--- RECORD EXTRACTS Enclosed Below ---
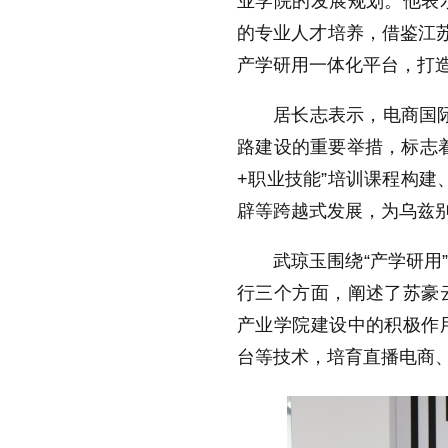
业学院的发展规划。他表
的专业人才培养，借鉴江苏
产学研用一体化平台，打
居长志表示，电商国际
路建设的重要举措，标志
+职业技能”培训课程构建
辟等跨越式发展，为乌兹
武琼玉围绕“产学研用
行三个方面，阐述了苏豪
产业学院建设中的积极作
台等技术，培育直播电商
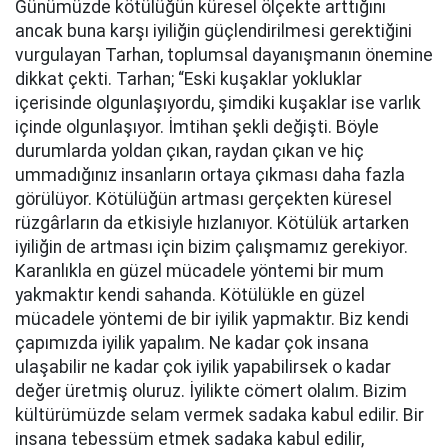
Günümüzde kötülüğün küresel ölçekte arttığını
ancak buna karşı iyiliğin güçlendirilmesi gerektiğini
vurgulayan Tarhan, toplumsal dayanışmanın önemine
dikkat çekti. Tarhan; “Eski kuşaklar yokluklar
içerisinde olgunlaşıyordu, şimdiki kuşaklar ise varlık
içinde olgunlaşıyor. İmtihan şekli değişti. Böyle
durumlarda yoldan çıkan, raydan çıkan ve hiç
ummadığınız insanların ortaya çıkması daha fazla
görülüyor. Kötülüğün artması gerçekten küresel
rüzgârların da etkisiyle hızlanıyor. Kötülük artarken
iyiliğin de artması için bizim çalışmamız gerekiyor.
Karanlıkla en güzel mücadele yöntemi bir mum
yakmaktır kendi sahanda. Kötülükle en güzel
mücadele yöntemi de bir iyilik yapmaktır. Biz kendi
çapımızda iyilik yapalım. Ne kadar çok insana
ulaşabilir ne kadar çok iyilik yapabilirsek o kadar
değer üretmiş oluruz. İyilikte cömert olalım. Bizim
kültürümüzde selam vermek sadaka kabul edilir. Bir
insana tebessüm etmek sadaka kabul edilir,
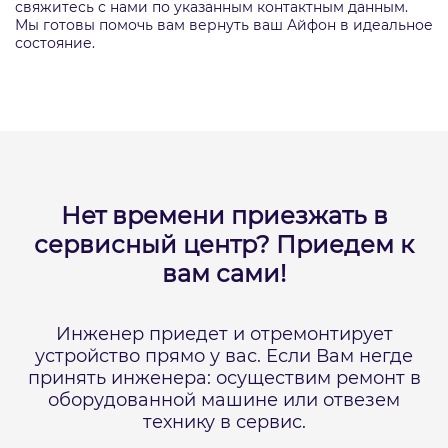
свяжитесь с нами по указанным контактным данным.
Мы готовы помочь вам вернуть ваш Айфон в идеальное
состояние.
Нет времени приезжать в
сервисный центр?
Приедем к
вам сами!
Инженер приедет и отремонтирует
устройство прямо у вас.
Если Вам негде
принять инженера: осуществим ремонт в
оборудованной машине или отвезем
технику в сервис.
--- End of Enclosed RECORD EXTRACTS ---
## WHAT THE EXERCISE ASKS:
Can you write out the text of every record above again, swapping "sadaka" for "hayır" wherever it appears and keeping everything else the same? Leave the pictures out of your answer.

## EXPECTED OUTPUT:
业学院的发展规划。他表
的专业人才培养，借鉴江苏
产学研用一体化平台，打
居长志表示，电商国际
路建设的重要举措，标志
+职业技能”培训课程构建
辟等跨越式发展，为乌兹
武琼玉围绕“产学研用
行三个方面，阐述了苏豪
产业学院建设中的积极作
台等技术，培育直播电商
Günümüzde kötülüğün küresel ölçekte arttığını
ancak buna karşı iyiliğin güçlendirilmesi gerektiğini
vurgulayan Tarhan, toplumsal dayanışmanın önemine
dikkat çekti. Tarhan; “Eski kuşaklar yokluklar
içerisinde olgunlaşıyordu, şimdiki kuşaklar ise varlık
içinde olgunlaşıyor. İmtihan şekli değişti. Böyle
durumlarda yoldan çıkan, raydan çıkan ve hiç
ummadığınız insanların ortaya çıkması daha fazla
görülüyor. Kötülüğün artması gerçekten küresel
rüzgârların da etkisiyle hızlanıyor. Kötülük artarken
iyiliğin de artması için bizim çalışmamız gerekiyor.
Karanlıkla en güzel mücadele yöntemi bir mum
yakmaktır kendi sahanda. Kötülükle en güzel
mücadele yöntemi de bir iyilik yapmaktır. Biz kendi
çapımızda iyilik yapalım. Ne kadar çok insana
ulaşabilir ne kadar çok iyilik yapabilirsek o kadar
değer üretmiş oluruz. İyilikte cömert olalım. Bizim
kültürümüzde selam vermek hayır kabul edilir. Bir
insana tebessüm etmek hayır kabul edilir,
свяжитесь с нами по указанным контактным данным.
Мы готовы помочь вам вернуть ваш Айфон в идеальное
состояние.
Нет времени приезжать в
сервисный центр?
Приедем к
вам сами!
Инженер приедет и отремонтирует
устройство прямо у вас.
Если Вам негде
принять инженера: осуществим ремонт в
оборудованной машине или отвезем
технику в сервис.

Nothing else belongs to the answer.